My daughters and I have speculated as to what type of critter could be eating the sorrel but we have come up with no solid conclusions; a “garden-cam” has been suggested.

My youngest says “sharing is caring.” True. Who taught her that phrase? And, although I think of myself as a sharing person – I have let the wild ducks take over the pool, I do not mind (so much) if the squirrels take some apples from the trees, and I have even put seed out for the birds – I am not convinced I need to share the sorrel. Nevertheless, I decided to clip and use only the smaller leaves for our dinner, leaving the larger ones for the critters.

Sharing is caring. Sigh. 

Today, I feel a little rewarded for adopting my daughter’s sharing adage because when I went to the garden to cut some kale, I found a surprise: a new sorrel plant behind the kale! Apparently, it started on its own and what is even better, it is completely untouched (most likely because it is close to the rue… a very stinky herb used to deter pests).

As it turns out, it was never me or them, nor do I have to share as much as I thought. Instead, it is one for us and one for them and life is good.

Bon App’



chef morgan

salmon with sorrel sauce

(saumon à l’oiselle)

You can pan fry or roast the salmon instead of poaching it. The sauce takes about 12 minutes. You can make the sauce while you make the poaching liquid or, you can make the sauce in advance and gently re-heat it. If you have leftover sauce, pour it over your eggs the next morning (especially hard-boiled eggs). If you have leftover sauce and salmon, break the salmon up into pieces and mix both the warmed salmon and sauce with fettechini.
There is nothing better than a recipe that can be spread over two days.

serves 4

1 1/2 pounds wild salmon (cut into 4 fillets), skin on

poaching liquid (court-bouillon)

8 cups water
1/4 cup white wine
1 teaspoon sea salt
1/2 teaspoon black and white peppercorns
1 celery stalk, chopped
1 garlic clove
1 bouquet garni (1 bay and fresh Italian parsley)


1 tablespoon unsalted butter
1 tablespoon minced shallots
pinch of kosher salt, and more to taste
2 cups chopped (into a chiffonade) sorrel leaves
1/4 cup white wine
1 cup heavy cream
white finely ground pepper, to taste


young, fresh sorrel leaves, cut into chiffonade

  • Make Poaching Liquid. Place all ingredients for the poaching liquid in a large saucepan. Place over a medium heat and let simmer for 15 minutes. Strain. Discard aromatics. Reserve poaching liquid.
  •  Poach Salmon. Heat poaching liquid in a saucepan over a medium heat and bring it to a temperature between 160 degrees and 170 degrees Fahrenheit (71 degrees and 77 degrees Celsius). Add salmon fillets (you may need to cook them two at a time). Poached until cooked, about 6-10 minutes, depending upon the size of the fillet. Carefully remove fillets from the poaching liquid and place on a plate. Remove the skin and discard. Cover fillets with aluminum foil to keep warm.
  • Make Sorrel Sauce.
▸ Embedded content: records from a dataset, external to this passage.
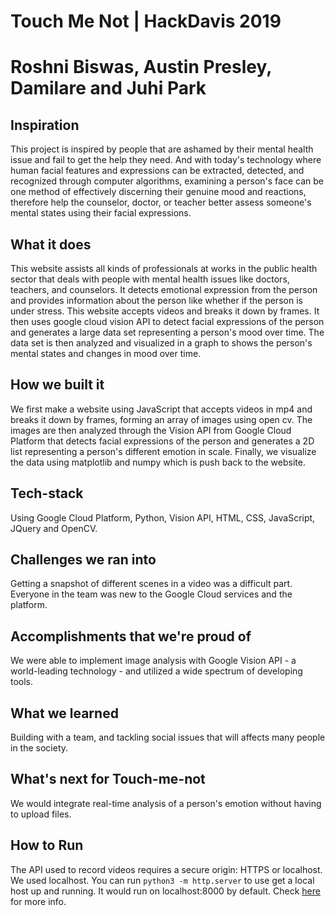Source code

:# Touch Me Not | HackDavis 2019
# Roshni Biswas, Austin Presley, Damilare and Juhi Park 

## Inspiration

This project is inspired by people that are ashamed by their mental health issue and fail to get the help they need. And with today's technology where human facial features and expressions can be extracted, detected, and recognized through computer algorithms, examining a person's face can be one method of effectively discerning their genuine mood and reactions, therefore help the counselor, doctor, or teacher better assess someone's mental states using their facial expressions.

## What it does

This website assists all kinds of professionals at works in the public health sector that deals with people with mental health issues like doctors, teachers, and counselors. It detects emotional expression from the person and provides information about the person like whether if the person is under stress. This website accepts videos and breaks it down by frames. It then uses google cloud vision API to detect facial expressions of the person and generates a large data set representing a person's mood over time. The data set is then analyzed and visualized in a graph to shows the person's mental states and changes in mood over time.

## How we built it

We first make a website using JavaScript that accepts videos in mp4 and breaks it down by frames, forming an array of images using open cv. The images are then analyzed through the Vision API from Google Cloud Platform that detects facial expressions of the person and generates a 2D list representing a person's different emotion in scale. Finally, we visualize the data using matplotlib and numpy which is push back to the website.

## Tech-stack

Using Google Cloud Platform, Python, Vision API, HTML, CSS, JavaScript, JQuery and OpenCV.

## Challenges we ran into

Getting a snapshot of different scenes in a video was a difficult part. Everyone in the team was new to the Google Cloud services and the platform.

## Accomplishments that we're proud of

We were able to implement image analysis with Google Vision API - a world-leading technology - and utilized a wide spectrum of developing tools.

## What we learned

Building with a team, and tackling social issues that will affects many people in the society.

## What's next for Touch-me-not

We would integrate real-time analysis of a person's emotion without having to upload files.

## How to Run

The API used to record videos requires a secure origin: HTTPS or localhost. We used localhost. You can run `python3 -m http.server` to use get a local host up and running. It would run on localhost:8000 by default. Check [here](https://developer.mozilla.org/en-US/docs/Learn/Common_questions/set_up_a_local_testing_server) for more info.
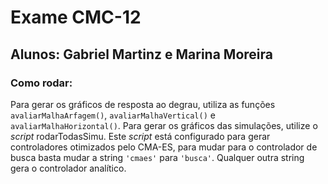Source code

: # Exame CMC-12

## Alunos: Gabriel Martinz e Marina Moreira

### Como rodar:

Para gerar os gráficos de resposta ao degrau, utiliza as funções `avaliarMalhaArfagem()`, `avaliarMalhaVertical()` e `avaliarMalhaHorizontal()`. Para gerar os gráficos das simulações, utilize o *script* rodarTodasSimu. Este *script* está configurado para gerar controladores otimizados pelo CMA-ES, para mudar para o controlador de busca basta mudar a string `'cmaes'` para `'busca'`. Qualquer outra string gera o controlador analítico.

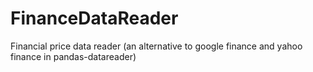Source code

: # FinanceDataReader
Financial price data reader (an alternative to google finance and yahoo finance in pandas-datareader)
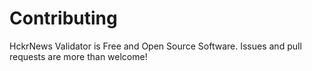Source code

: # Contributing

HckrNews Validator is Free and Open Source Software. Issues and pull requests are more than welcome!
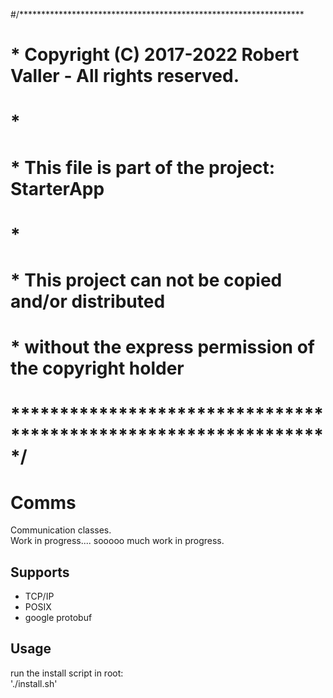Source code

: #/*****************************************************************
# * Copyright (C) 2017-2022 Robert Valler - All rights reserved.
# *
# * This file is part of the project: StarterApp
# *
# * This project can not be copied and/or distributed
# * without the express permission of the copyright holder
# *****************************************************************/

# Comms
Communication classes.   
Work in progress.... sooooo much work in progress.   

## Supports
* TCP/IP 
* POSIX
* google protobuf

## Usage
run the install script in root:   
'./install.sh'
Place a small saucepan over a low heat. When pan is hot, add butter. Once the butter has melted, add the shallots. Use a wooden spoon to coat the shallots in the melted butter. When shallots are translucent, add the sorrel and a pinch of salt. Toss the sorrel in butter and shallots and melt the sorrel (this also takes just a minute). Add the wine and cook until the wine has been reduced to half. Add the cream. Cook until the cream has reduced to a sauce consistency, this will take about 10 minutes. Remove from heat. Strain the sauce through a sieve. Discard cooked sorrel and shallots. Adjust seasoning.
  • Serve. Serve each fillet with some sauce and some raw sorrel leaves, cut in chiffonade.